§ **Tarefas a cumprir**:
1/ No texto sobre a fé, o que circunda quem fala, como uma atmosfera, ao olhar para a frente?
2/ Indique se cada afirmação abaixo está de acordo com o texto sobre a fé, respondendo sim ou não e citando literalmente as palavras do texto que decidem a questão.
(a) Quem escreve diz que o destinatário parece estar distante de qualquer fé.
(b) No poema citado, a voz que fala afirma saber onde fica a ilha.
(c) Segundo o texto, o destinatário repudiou a religião com escárnio.
3/ Prossiga com o texto sobre a fé a partir do ponto em que ele termina.

----- Texto de estudo -----

Quando olho para a frente, o sentimento de devoção se mistura com um estranho e
poderoso senso de Bondade Infinita que me circunda, como uma atmosfera:
"E então, junto ao mar silencioso,
Eu espero o remo reconfortante;
Nenhum
mal Dele pode vir a mim
No mar
ou na praia.
Não sei
onde está Sua ilha:
Suas
frondosas palmeiras ao vento;
Só sei
que não posso me distanciar
Além do
Seu amor e carinho".
Ah se o senhor compartilhasse comigo esta confiança esta esperança! Mas parece
que o senhor está realmente distante de qualquer fé. Num de seus parágrafos, o
senhor se refere ao que seria para o senhor "a conclusão da questão".
Depois de repudiar a religião com escárnio, o senhor pergunta: "Não há
espaço para uma filosofia melhor e mais elevada?" E depois indica a
resposta correta, a qual nenhuma palavra pode fazer justiça, com exceção da
sua:
"No final, não será possível que possamos achar que tudo tenha
necessariamente de ser produzido; que todas as religiões e superstições, todos
erros e todos os crimes foram coisas necessárias? Não será possível que depois
dessas percepções poderá surgir não apenas amor, mas piedade pelos outros, mas
absoluta justificação pelo indivíduo? Não podemos achar que cada alma, como
Mazzepa, é açoitada pelo cavalo selvagem da paixão, ou como Prometeus, para a
rocha do destino"?

----- Material coletado -----

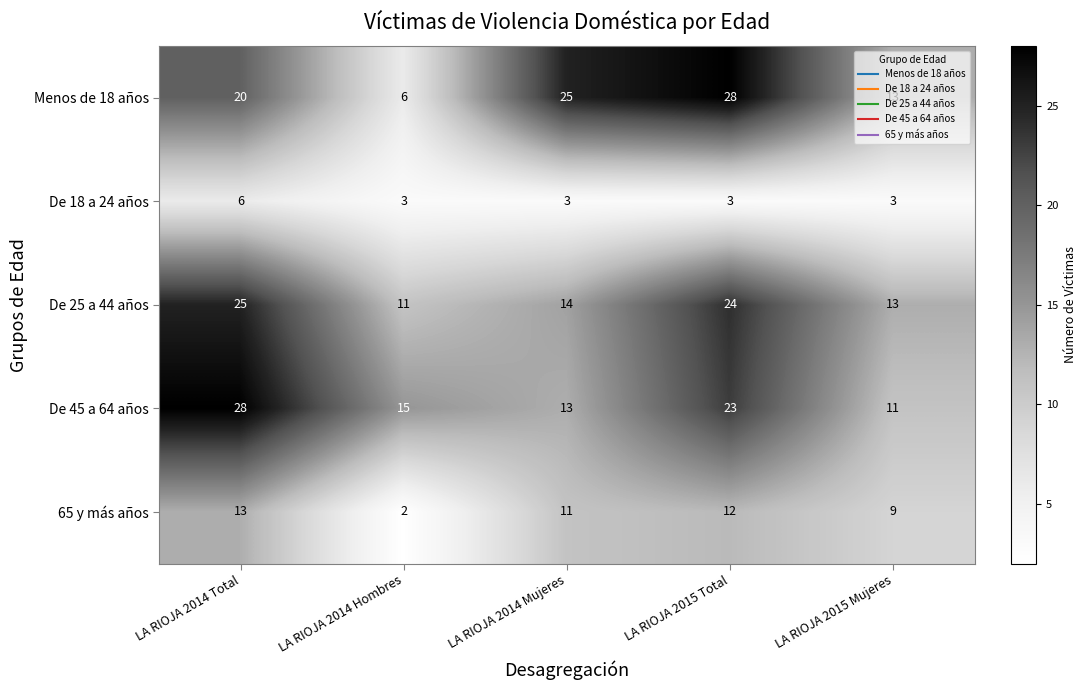

Is it true that De 18 a 24 años equals 4 at LA RIOJA 2015 Total?

False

-----

§ **Respostas dos exercícios**:
1/ Um estranho e poderoso senso de Bondade Infinita.

2/
(a) Sim: "o senhor está realmente distante de qualquer fé".
(b) Não: "Não sei onde está Sua ilha".
(c) Sim: "Depois de repudiar a religião com escárnio".

3/
Se isto é o fim de toda filosofia, isto é também o fim de todas as coisas. Não
só isto faz o fim de nós, e de nossas esperanças no futuro, mas de tudo o que
faz a presente vida valer ser vivida – de toda a liberdade, e conseqüentemente,
de toda a virtude. Não há mais distinção moral no mundo – nenhum bem e nenhum
mal, nenhum certo ou errado; nada além da dura necessidade.
Com este
credo, nem compreendo como o senhor pode fazer parte de um tribunal, e
argumentar pela condenação de um criminoso. Como poderemos ser condenados e
punidos se isto de nada adiantaria? Na verdade ele não é um criminoso, já que
não existe esta coisa de crime. Ele não deve ser acusado. Ele não é levado pelo
cavalo selvagem da paixão, carregado por uma força superior ao seu controle?
Que crueldade trancafiá-lo atrás de grades de ferro! Pobre homem! Ele merece
nossa piedade. Vamos depressa libertá-lo de uma situação tão dolorosa, e
apresentemos nossas humildes desculpas por tentar puni-lo por atos os quais ele
obedece por impulso impossível de resistir. Esta será a ‘absoluta justificação
pelo indivíduo’. Mas o que será da sociedade depois disto, o senhor nada diz.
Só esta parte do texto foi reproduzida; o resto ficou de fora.